§ **What to work on**
1. Answer each question using the post on planning unit classes and stat archetypes.
(a) In the FE7 example, which two units are described as extremely heavy?
(b) What does the writer personally write out a list of?
(c) In the second example, what unit did the writer decide on to complement the party?
2. Continue the post on planning unit classes and stat archetypes from the point where it stops.

§ **Excerpted passage**
*****

First, as JiroPaiPai, FuriousHaunter, and AthenaBaer said - you don’t strictly need different actual classes - because character stats can fit them into different archetypes, because you’re having a character not just the game piece that is the unit, and because you might want a unit to be able to perform a similar role to another.
Second, if you’re seeking to actually correct the problem, after you have a few characters; instead pick classes and stat archetypes for units before thinking about them as the rest of your characters. Let me take FE7 as an example: Eliwood, Lowen, Rebecca, Dorcas, and Bartre are all units that don’t have excellent defenses out of the gate - so they are naturally complemented by Hector and Oswin both being extremely heavy units.
This approach might not be what you want! You might, because you think it’s neat or because it sounds fun, to have multiple units that are roughly interchangeable – and that’s fine too, because a big part of it is how you end up building the maps that those units go through.
Me, personally, I write out a list of what classes I have used so far and what archetypes those fulfill; and make sure to vary the weapon types and make sure the party has a good spread of stat profiles.
For example, if I have an Anima-wielding Lord with notably high Skill accompanied by a high-HP and Strength Axe cavalry; I’m going to want to have a Lance or Bow user to cover the “middle” ground, and a high Speed unit to complement how the first two beat Armors already so that weakness is not an issue.
A second example
For story reasons, I have:
Bow Lord, rounded stats but defensively lopsided to Resistance.
Cleric with high Magic.
A second Archer with high Strength and comparatively high Defense.
A thief, archetypical with middling strength high speed.
These really want to be complemented with a unit that has high HP for letting the Cleric’s larger heals be more useful, a source of magic damage, and a unit with high speed to dedicate to combat unlike the thief’s “designated stealer” role. I ended up deciding on a sword+axe armor with huge strength -
Because this is a second party to the first example’s; so that’s somewhat covered: the bow unit ended up with both skill and speed, and complemented by a sword flier with even higher speed - which was rounded out by a second low-speed unit (trainee, promoting to bow+lance armor or archer) and a high-HP but rather all-around Mercenary.

*****

§ **The data**
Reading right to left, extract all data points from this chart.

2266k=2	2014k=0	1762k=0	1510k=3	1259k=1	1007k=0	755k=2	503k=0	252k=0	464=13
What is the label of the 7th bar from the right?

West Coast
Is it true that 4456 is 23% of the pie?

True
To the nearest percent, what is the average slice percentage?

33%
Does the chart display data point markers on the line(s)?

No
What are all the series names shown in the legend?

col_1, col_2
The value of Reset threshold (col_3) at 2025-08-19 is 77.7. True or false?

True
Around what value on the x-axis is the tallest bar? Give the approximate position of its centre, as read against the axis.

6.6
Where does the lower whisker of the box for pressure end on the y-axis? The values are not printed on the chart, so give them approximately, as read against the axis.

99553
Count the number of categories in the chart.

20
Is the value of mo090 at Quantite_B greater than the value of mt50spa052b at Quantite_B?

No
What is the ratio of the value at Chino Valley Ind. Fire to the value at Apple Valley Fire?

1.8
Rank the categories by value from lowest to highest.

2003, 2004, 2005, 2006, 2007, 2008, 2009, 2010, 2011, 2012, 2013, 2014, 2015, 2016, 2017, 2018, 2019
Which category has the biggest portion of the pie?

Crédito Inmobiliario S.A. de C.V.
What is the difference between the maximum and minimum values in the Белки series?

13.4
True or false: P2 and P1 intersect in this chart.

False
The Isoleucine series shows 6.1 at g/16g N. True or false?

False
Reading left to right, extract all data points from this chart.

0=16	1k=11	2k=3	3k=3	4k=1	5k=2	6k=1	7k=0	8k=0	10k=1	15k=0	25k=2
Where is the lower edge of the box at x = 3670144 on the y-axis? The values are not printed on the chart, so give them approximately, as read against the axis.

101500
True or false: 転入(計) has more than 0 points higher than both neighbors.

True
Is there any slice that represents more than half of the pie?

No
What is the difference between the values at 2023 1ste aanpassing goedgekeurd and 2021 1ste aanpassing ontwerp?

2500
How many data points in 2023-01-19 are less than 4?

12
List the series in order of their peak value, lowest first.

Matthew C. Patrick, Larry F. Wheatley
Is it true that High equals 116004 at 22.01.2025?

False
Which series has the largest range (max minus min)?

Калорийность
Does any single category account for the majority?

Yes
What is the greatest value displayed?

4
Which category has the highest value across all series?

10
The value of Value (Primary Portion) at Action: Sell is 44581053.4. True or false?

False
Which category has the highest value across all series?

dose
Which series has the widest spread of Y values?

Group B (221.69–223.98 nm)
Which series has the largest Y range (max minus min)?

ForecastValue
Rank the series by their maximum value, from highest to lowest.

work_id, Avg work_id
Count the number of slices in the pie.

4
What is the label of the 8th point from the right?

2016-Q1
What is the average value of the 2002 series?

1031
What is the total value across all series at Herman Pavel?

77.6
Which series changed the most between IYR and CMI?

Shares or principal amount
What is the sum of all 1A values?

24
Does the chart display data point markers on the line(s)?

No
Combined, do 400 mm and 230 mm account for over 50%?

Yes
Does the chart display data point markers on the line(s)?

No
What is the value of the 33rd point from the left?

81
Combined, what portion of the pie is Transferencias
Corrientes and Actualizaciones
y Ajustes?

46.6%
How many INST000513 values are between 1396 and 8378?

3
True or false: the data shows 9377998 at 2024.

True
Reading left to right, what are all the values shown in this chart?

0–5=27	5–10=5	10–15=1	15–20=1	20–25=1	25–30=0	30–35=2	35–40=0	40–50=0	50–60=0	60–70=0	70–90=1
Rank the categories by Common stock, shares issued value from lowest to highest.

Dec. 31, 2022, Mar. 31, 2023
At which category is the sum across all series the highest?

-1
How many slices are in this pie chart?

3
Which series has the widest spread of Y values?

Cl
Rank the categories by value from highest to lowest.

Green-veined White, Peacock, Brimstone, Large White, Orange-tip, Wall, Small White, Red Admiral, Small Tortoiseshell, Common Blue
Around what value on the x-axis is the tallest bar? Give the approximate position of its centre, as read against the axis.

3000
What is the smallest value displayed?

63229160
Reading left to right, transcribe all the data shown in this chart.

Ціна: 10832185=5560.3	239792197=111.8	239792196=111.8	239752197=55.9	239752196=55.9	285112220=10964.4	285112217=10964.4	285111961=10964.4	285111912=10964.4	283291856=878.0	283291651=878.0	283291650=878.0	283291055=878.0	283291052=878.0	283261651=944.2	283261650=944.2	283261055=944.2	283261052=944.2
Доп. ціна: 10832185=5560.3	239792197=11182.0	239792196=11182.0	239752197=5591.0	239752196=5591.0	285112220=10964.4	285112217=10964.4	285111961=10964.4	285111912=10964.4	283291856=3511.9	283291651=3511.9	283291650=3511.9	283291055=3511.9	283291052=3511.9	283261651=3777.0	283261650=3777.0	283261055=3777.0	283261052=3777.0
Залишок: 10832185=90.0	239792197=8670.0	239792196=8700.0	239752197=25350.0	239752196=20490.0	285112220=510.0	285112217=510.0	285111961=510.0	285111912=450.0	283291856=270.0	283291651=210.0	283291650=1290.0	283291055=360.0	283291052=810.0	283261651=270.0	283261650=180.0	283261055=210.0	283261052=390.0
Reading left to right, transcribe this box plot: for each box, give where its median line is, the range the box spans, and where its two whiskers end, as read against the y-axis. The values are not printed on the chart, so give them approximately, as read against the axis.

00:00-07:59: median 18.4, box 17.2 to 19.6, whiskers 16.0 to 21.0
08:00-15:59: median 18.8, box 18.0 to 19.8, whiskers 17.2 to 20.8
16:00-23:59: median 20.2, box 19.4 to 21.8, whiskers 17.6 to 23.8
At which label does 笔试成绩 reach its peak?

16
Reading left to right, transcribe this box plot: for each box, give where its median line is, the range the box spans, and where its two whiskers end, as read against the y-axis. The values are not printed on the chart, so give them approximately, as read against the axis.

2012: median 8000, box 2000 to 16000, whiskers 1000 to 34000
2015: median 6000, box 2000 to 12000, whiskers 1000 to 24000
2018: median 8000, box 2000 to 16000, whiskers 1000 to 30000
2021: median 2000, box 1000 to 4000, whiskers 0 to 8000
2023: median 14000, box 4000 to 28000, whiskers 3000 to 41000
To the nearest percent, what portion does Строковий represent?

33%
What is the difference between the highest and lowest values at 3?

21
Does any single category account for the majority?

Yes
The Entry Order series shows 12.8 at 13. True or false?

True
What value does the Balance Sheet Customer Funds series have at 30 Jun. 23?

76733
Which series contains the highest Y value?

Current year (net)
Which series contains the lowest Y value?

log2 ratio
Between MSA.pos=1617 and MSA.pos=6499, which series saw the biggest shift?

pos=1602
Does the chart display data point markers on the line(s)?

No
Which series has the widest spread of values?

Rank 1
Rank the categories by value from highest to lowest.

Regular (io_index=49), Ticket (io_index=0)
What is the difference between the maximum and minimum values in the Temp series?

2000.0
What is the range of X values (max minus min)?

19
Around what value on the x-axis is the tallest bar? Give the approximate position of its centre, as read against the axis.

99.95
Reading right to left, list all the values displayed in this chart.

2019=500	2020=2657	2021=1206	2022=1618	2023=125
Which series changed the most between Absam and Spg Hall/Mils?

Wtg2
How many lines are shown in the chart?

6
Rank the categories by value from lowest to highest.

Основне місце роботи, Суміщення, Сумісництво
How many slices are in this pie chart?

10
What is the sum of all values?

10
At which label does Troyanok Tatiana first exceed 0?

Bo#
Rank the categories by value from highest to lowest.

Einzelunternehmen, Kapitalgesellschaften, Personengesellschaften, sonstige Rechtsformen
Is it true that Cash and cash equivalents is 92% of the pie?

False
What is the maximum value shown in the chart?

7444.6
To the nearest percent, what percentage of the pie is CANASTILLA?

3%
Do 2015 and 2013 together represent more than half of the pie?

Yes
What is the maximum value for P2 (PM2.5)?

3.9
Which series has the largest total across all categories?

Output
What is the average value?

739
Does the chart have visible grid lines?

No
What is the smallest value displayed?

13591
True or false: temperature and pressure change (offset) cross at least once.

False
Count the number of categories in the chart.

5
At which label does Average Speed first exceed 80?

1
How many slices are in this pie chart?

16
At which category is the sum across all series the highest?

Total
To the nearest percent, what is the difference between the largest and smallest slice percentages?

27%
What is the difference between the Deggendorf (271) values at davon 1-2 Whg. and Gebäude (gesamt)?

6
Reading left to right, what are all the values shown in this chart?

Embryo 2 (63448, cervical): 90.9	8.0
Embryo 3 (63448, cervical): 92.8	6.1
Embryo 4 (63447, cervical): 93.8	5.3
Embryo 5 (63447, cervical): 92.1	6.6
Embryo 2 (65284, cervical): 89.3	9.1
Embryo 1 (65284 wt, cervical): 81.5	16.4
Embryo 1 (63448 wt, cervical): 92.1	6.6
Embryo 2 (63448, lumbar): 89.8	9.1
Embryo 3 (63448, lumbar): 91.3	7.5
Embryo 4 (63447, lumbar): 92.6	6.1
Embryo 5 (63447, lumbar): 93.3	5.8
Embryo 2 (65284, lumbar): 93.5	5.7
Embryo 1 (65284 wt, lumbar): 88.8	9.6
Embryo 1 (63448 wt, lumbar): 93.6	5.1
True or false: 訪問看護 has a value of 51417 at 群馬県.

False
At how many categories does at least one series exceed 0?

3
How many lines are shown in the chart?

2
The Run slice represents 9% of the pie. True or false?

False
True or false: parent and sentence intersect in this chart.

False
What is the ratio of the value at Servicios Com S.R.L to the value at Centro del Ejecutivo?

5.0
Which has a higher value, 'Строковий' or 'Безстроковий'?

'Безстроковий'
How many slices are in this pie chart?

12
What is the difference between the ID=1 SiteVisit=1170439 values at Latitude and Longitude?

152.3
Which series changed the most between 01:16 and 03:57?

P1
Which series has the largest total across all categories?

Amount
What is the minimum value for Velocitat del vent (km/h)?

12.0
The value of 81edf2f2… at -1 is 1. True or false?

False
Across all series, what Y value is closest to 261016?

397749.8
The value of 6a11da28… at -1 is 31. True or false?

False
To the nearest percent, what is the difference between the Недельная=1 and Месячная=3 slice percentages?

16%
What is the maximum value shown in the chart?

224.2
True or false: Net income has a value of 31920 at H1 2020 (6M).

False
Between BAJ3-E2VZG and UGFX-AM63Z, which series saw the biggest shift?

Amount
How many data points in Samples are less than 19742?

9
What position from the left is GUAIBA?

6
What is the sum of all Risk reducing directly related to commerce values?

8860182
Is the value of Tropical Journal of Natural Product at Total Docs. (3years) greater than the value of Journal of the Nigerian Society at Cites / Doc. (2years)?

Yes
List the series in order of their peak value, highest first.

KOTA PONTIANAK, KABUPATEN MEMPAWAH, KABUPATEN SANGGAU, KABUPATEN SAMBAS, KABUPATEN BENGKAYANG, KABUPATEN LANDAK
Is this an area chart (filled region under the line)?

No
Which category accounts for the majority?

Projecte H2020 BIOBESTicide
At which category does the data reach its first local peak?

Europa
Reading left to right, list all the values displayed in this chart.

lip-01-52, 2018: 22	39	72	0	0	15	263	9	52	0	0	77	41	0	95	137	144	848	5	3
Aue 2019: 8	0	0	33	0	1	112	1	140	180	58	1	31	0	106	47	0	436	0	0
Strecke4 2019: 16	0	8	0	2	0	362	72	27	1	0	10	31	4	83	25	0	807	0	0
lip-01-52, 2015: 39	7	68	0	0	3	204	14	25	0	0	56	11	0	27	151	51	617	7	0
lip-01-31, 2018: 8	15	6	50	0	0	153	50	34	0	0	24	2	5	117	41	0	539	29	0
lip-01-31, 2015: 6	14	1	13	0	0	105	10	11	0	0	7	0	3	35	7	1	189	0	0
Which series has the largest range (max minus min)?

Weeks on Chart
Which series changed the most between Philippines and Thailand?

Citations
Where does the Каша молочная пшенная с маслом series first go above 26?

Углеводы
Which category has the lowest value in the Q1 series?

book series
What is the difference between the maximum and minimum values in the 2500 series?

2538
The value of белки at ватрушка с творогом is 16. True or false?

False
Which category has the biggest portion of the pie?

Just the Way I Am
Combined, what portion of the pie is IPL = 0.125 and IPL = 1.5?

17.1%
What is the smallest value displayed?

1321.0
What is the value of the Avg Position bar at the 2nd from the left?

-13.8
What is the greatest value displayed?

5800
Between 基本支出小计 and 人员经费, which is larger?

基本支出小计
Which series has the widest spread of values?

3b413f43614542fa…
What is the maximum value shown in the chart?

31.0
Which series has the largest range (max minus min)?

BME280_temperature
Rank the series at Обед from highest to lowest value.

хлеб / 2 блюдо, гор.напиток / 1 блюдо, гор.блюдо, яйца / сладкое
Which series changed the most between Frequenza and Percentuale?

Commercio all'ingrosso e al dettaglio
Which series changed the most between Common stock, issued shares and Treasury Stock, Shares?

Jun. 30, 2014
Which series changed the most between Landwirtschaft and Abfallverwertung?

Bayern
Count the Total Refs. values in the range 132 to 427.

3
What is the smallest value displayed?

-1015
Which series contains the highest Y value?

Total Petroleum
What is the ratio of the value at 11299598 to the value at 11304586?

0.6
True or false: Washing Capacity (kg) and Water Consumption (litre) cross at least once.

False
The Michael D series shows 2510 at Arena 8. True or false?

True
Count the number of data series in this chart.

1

*****

§ **Results by task**
1.
(a) Hector and Oswin.
(b) The classes used so far and the archetypes those classes fulfill.
(c) A sword+axe armor with huge strength.

2.
So when those twelve meet up, you end up with units that overlap (as both armies have ‘tanks’) and units that don’t (‘speed’ vs ‘strength’ bow units). There’s more units I could talk about, but that’s the core of it -
Making sure that units have different sub-genre purposes if they are the same class, but are able to sort-of pinch hit for the main purpose that you want a unit of that class (to avoid confusion) “feels” best to me in the vague designer sense I possess, that this gives the most agency to the player’s decisions - You have the ability to deploy the units you like or whose playstyles you like or some combination thereof, and the player can choose to use a heavily lopsided army, one with ‘an answer’ for each weakness a different unit possesses, or an army of all-around units - I think the last one is bad/bland/uninteresting, but that’s not really for here.
The reason I say this is because critically a given character in this context is many things, but a vehicle for a player to make choices is the ‘largest’ one. They can play the game one way or another, and the accessibility of being able to do as they desire is dependent on having units of multiple kinds, but kinds are not actually classes.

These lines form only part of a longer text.